Here we report the development and deployment of CNV detection as a component of a clinical genome sequencing test for patients with a suspected genetic disease. Overall, we found that cGS CNV detection is at least as sensitive as microarrays (Table 1, Supplemental Note), with one analysis indicating that cGS is more sensitive than any one of 17 microarray platforms recently assessed.31 Our data indicate that the likelihood of false positives is low, but to address the possibility that favoring sensitivity has increased our false positive detection rate, we developed a stringent filtering and curation protocol (Methods, Figure S2-4). This relies on our ability to annotate population frequency across a set of more than 3000 PCR-free genomes (Figure S3d), and to visualize the CNV to assess the underlying data quality (Figure S4). Additionally, and consistent with current microarray practices, we also employ external databases of benign and pathogenic CNVs,37,38 internal aggregate data, and previously curated variants to assess the analytical validity of a call and provide a variant classification.32 The CNV calling and curation methods described here do not rely on bulk data processing or analysis (i.e., batching of samples), allowing for ingestion and interpretation of one family at a time. Furthermore, these methods are suited to exploit future increases in sequencing coverage that will result in an increase in resolution to call small CNVs, allowing for test improvement with minimal modifications to the sample preparation or bioinformatic pipelines.

A retrospective analysis of the first 79 cases assessed with cGS CNV calling revealed that 15% had clinically significant CNV findings. This included variants that spanned from 23 kb to trisomies and unbalanced translocation events that were disambiguated using anomalous short-read support and interrogation of small variant phasing. We note that this cohort represents a sampling of families from diverse geographic and socioeconomic backgrounds, some of whom had unclear or undocumented prior genetic testing. Future randomized control trials will be best placed to make systematic assessments of cGS performance compared with standard of care, but this study has nonetheless demonstrated that the addition of CNV calling to a currently deployed small variant calling pipeline is likely to improve diagnostic efficacy in a pediatric genetic disease population.
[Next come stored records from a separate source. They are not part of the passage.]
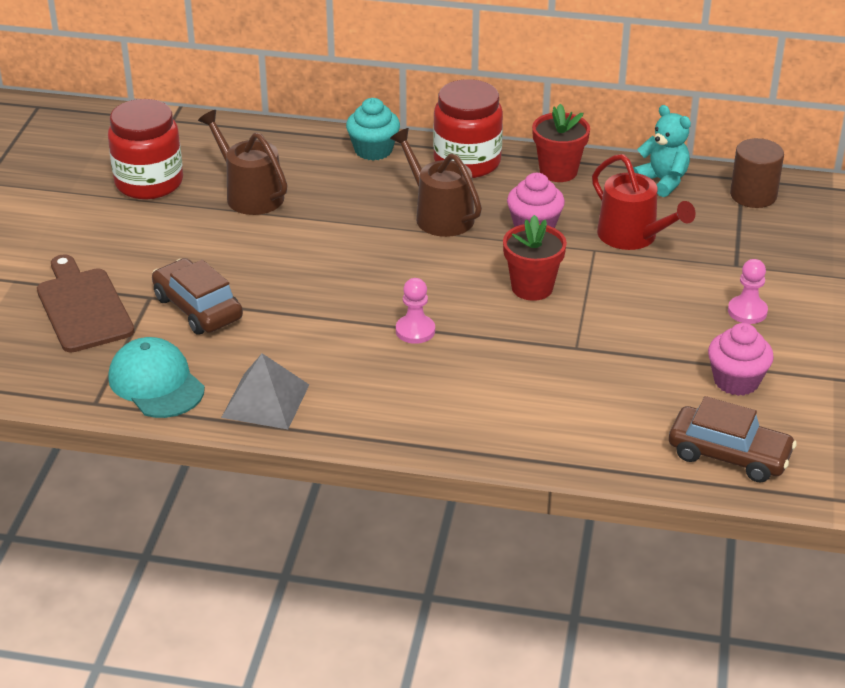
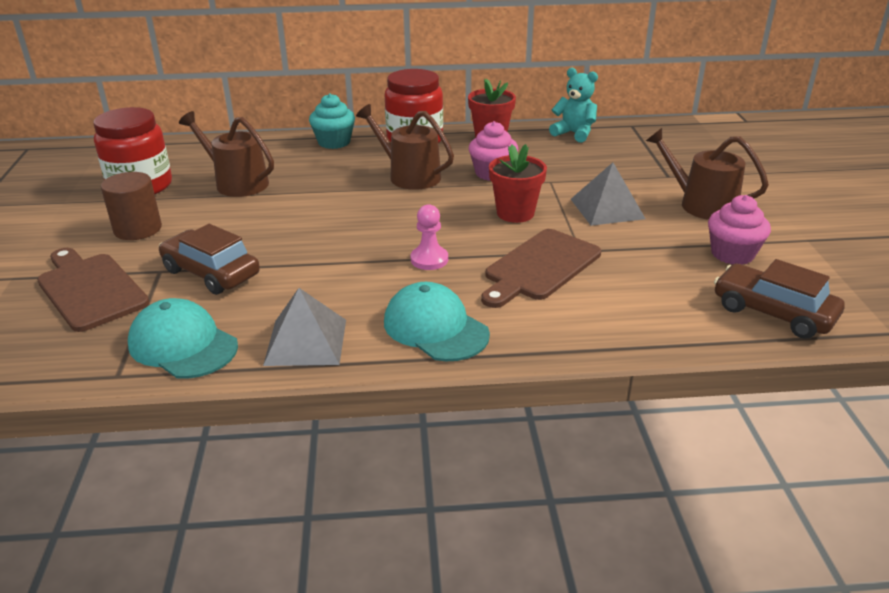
camera: 15 degrees left, 5 degrees down
red watering can [592,154,695,250] -> none
brown car [669,396,797,483] -> brown car turned 150 degrees counterclockwise [714,259,845,339]
pink pawn [728,259,768,324] -> brown watering can [646,128,769,220]
brown cylinder [730,138,784,208] -> brown cylinder moved to [101,172,162,240]
none -> turquoise cap [384,282,490,361]
none -> brown cutting board [481,229,601,308]
none -> grey pyramid [571,162,646,226]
Indeed, in families with previous genetic testing, cGS may still identify new variants and provide a diagnosis. For example, in the case of a child (P14, Table 2) who had a previous negative clinical exome, cGS was able to identify a pathogenic 1.7-MB deletion indicative of 16p13.11 microdeletion syndrome. In subject P16 (Table 2) we observed trisomy 21 in the subject consistent with a preexisting Down syndrome diagnosis, but were also able to identify a likely pathogenic SNV within the ACTA1 gene conferring the additional diagnosis of an inherited nemaline myopathy. Finally in P12, we observed a 26-kb deletion in noncoding region upstream of a long noncoding RNA (MEG3), which may not have been observed by some commercial microarrays or by exome sequencing.

As sequencing costs continue to decrease, the use of a genome diagnostic as a first-line test may become more likely—especially if additional test elements can be implemented that replicate, or improve upon, the current molecular test repertoire. In addition to the CNV calling described here, future improvements are likely to include the detection of small copy-number variants between 50 bp and 10 kb and the systematic detection of mosaic CNVs, especially for large copy-number variants where cGS has sufficient data to detect low purity alterations.39 We further anticipate that the employment of specialized variant callers will allow for the disambiguation of complex variant types, including those associated with spinal muscular atrophy40 and repeat expansions.9

Overall, the data presented here indicate that CNV calling from cGS is robust and can benefit patients with a suspected genetic disease. Further algorithmic improvements, and the availability of large PCR-free genome reference sets, are likely to further increase both the sensitivity and the specificity of the assay and improve its diagnostic efficacy.